The fifth and sixth amended special pleas rely on matters appearing in the application, for a defense. They, however, do not set out the application relied on, but refer to the first special plea therefor. It is entirely proper to state what is really the same cause of action in different counts. In such case each count is independent but the pleader can' refer to prior counts for matters of inducement. L. S. & M. S. Ry. Co. v. Hessions, 150 Ill. 546; 1 Chitty Pl. 413.
But when one count has been held bad on demurrer, it can not be resorted to for the purpose of helping and aiding another count. Nelson v. Swan, 13 Johns. 483.
The fifth and sixth amended special pleas, therefore, can not be aided by the reference to the first special plea and must stand or fall upon the matters specifically set out in them. The fifth amended special plea states that in his application Hanes declared and warranted all his answers to the questions propounded to him, to be in all respects fair and true, and avers that in certain of the statements made by Hanes in his application “ there was fraud, tin-truth, evasion and concealment of the facts in this, that in his said application there was the following question propounded to and to be answered by him, being interrogatory number 5 in said application, to wit: ‘ Have you ever been rejected ? ’ and said Hanes then and there and thereupon made answer, ‘No’ to said inquiry, which statement was untrue and false as said Hanes well knew, for that he, the said Hanes, had theretofore, on or about November 30,1895, made application for admission into the Supreme Court of Honor, a fraternal beneficiary society, and thereafter in the year 1896 had been rejected by said society and refused membership therein.” '
Deprived of the support given by the first special plea the question above referred to does not appear to have been material, if indeed it is intelligible.

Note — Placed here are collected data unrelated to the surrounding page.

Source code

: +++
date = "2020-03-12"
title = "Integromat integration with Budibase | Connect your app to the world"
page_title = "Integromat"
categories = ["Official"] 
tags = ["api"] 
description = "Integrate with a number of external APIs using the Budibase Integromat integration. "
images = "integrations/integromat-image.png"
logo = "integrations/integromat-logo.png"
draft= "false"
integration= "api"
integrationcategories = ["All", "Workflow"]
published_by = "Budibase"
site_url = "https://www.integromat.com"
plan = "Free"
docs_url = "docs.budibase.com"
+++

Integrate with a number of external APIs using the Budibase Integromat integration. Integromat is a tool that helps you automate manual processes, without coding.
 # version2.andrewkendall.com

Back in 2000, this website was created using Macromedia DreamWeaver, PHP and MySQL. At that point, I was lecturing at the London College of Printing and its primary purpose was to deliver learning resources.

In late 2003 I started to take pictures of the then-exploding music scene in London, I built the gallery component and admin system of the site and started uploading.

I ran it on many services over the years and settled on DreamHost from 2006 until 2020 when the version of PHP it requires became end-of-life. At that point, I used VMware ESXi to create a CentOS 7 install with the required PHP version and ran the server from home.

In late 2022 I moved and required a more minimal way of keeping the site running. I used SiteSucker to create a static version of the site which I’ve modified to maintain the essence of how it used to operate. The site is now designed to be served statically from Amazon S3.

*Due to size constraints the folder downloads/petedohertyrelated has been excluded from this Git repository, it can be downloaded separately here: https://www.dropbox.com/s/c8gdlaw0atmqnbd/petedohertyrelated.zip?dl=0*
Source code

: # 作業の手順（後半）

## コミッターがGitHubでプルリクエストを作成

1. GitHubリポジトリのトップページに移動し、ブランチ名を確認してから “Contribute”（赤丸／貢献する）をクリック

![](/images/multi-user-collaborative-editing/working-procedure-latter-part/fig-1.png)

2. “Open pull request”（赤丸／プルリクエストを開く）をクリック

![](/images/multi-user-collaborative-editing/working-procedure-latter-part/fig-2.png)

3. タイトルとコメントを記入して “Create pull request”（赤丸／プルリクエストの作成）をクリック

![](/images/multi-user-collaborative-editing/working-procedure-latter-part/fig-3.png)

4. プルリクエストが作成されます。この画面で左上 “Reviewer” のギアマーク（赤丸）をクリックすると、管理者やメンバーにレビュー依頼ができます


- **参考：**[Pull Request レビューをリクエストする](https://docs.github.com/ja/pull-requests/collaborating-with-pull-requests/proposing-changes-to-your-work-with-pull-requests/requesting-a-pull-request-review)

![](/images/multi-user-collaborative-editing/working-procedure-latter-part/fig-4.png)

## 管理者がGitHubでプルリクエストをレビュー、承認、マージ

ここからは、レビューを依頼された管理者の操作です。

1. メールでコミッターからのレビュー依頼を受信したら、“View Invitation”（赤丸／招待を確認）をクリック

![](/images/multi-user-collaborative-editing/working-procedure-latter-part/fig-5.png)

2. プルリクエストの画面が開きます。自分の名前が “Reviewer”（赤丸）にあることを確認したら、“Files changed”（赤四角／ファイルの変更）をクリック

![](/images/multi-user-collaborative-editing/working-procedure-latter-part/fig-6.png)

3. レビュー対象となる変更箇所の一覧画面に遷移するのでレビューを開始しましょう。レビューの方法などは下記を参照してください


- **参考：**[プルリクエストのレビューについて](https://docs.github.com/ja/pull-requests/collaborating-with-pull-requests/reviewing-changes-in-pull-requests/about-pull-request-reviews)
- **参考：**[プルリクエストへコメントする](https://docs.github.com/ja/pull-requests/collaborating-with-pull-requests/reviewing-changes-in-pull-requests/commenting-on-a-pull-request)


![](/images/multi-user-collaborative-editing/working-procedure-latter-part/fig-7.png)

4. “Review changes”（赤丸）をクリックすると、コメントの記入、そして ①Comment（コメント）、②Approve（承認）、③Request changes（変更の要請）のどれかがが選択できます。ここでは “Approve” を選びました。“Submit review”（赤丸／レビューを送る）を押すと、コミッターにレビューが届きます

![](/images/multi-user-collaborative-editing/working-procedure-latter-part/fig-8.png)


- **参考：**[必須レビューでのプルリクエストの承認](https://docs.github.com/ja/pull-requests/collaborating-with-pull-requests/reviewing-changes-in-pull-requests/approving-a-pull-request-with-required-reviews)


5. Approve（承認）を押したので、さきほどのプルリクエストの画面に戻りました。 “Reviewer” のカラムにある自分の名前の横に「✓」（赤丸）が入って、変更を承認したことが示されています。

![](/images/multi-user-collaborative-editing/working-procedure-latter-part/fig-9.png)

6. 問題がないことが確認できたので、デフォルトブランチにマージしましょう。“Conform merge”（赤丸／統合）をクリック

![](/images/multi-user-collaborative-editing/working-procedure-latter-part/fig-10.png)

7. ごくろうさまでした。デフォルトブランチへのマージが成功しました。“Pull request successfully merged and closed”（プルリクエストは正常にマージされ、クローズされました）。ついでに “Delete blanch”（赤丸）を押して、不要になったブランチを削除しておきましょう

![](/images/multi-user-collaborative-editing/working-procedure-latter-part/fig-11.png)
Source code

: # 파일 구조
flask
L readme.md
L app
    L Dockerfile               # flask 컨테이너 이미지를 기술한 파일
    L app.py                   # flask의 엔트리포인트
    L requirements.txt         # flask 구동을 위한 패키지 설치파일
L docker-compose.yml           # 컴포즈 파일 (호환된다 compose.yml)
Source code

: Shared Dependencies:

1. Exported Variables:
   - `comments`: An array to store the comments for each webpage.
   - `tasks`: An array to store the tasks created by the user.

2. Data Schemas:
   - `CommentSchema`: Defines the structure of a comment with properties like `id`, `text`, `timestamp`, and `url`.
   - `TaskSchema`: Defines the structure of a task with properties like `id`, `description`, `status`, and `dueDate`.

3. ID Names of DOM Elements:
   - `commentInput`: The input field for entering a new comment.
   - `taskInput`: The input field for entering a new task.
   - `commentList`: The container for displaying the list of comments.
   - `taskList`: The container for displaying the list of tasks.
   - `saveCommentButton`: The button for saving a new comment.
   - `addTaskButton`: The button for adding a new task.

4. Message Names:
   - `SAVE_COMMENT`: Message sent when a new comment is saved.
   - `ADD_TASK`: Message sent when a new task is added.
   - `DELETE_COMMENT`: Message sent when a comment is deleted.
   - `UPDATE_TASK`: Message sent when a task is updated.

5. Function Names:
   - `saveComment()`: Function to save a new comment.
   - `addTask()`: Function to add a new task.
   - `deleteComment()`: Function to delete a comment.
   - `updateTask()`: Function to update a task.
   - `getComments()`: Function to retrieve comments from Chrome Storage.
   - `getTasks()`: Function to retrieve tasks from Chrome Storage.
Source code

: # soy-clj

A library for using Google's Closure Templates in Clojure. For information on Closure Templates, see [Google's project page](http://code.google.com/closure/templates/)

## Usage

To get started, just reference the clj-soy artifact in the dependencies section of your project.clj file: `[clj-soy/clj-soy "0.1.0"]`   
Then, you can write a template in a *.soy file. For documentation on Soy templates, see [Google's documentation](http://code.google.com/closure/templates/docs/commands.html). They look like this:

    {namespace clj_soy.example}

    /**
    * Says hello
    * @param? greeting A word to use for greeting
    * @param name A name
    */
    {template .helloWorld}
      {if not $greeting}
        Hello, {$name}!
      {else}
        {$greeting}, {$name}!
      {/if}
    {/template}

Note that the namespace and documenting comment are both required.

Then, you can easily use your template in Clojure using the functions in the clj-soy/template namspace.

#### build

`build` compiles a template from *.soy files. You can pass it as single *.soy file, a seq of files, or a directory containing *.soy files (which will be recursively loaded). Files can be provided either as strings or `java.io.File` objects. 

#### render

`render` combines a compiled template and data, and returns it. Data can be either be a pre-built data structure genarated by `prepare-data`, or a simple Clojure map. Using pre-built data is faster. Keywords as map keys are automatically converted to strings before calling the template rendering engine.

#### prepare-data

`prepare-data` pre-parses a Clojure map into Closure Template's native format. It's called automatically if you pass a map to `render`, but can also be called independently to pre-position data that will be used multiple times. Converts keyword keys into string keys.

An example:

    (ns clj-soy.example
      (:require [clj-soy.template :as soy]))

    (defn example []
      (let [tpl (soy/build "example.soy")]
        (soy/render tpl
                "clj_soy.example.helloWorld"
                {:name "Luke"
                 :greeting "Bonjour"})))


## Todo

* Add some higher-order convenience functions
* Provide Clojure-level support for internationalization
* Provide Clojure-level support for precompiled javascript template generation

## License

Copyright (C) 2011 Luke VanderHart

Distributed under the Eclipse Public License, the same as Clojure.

In the case of Moulor v. American Life Ins. Co., Ill U. S. 335, it appeared that the insured had made false answers to questions as to whether he had at any time been afflicted with certain diseases. The application for insurance contained the statement that “ it is hereby declared and warranted that the above are fair and true answers to the foregoing questions.” It was there held, however, that the answers made by the insured were representations only and not warranties. This case is cited and the rule laid down by it approved in Globe Life Ins. Assn. v. Wagner, 188 Ill. 133. Applying the same rule to this case we hold that the answer above referred to, as made by Hanes, was a representation and not a warranty. Being merely a representation and not being shown to be a material fact, such answer would not operate to avoid the certificate or policy. Bacon on Benefit Societies and Life Ins., Sec. 206.
The demurrer to the fifth amended special plea was therefore properly sustained.
The sixth amended special plea avers that to a question as to the specific cause of death of his father, Hanes answered “ Don’t know;” that the answer was false and untrue; that the father died of cancer of the stomach as the applicant then and there well knew. This answer was a representation in regard to a material fact and if false there could be no recovery. The plea therefore stated a good defense to the declaration and the demurrer to it should have been overruled.
The judgment of the court below is reversed and the cause remanded.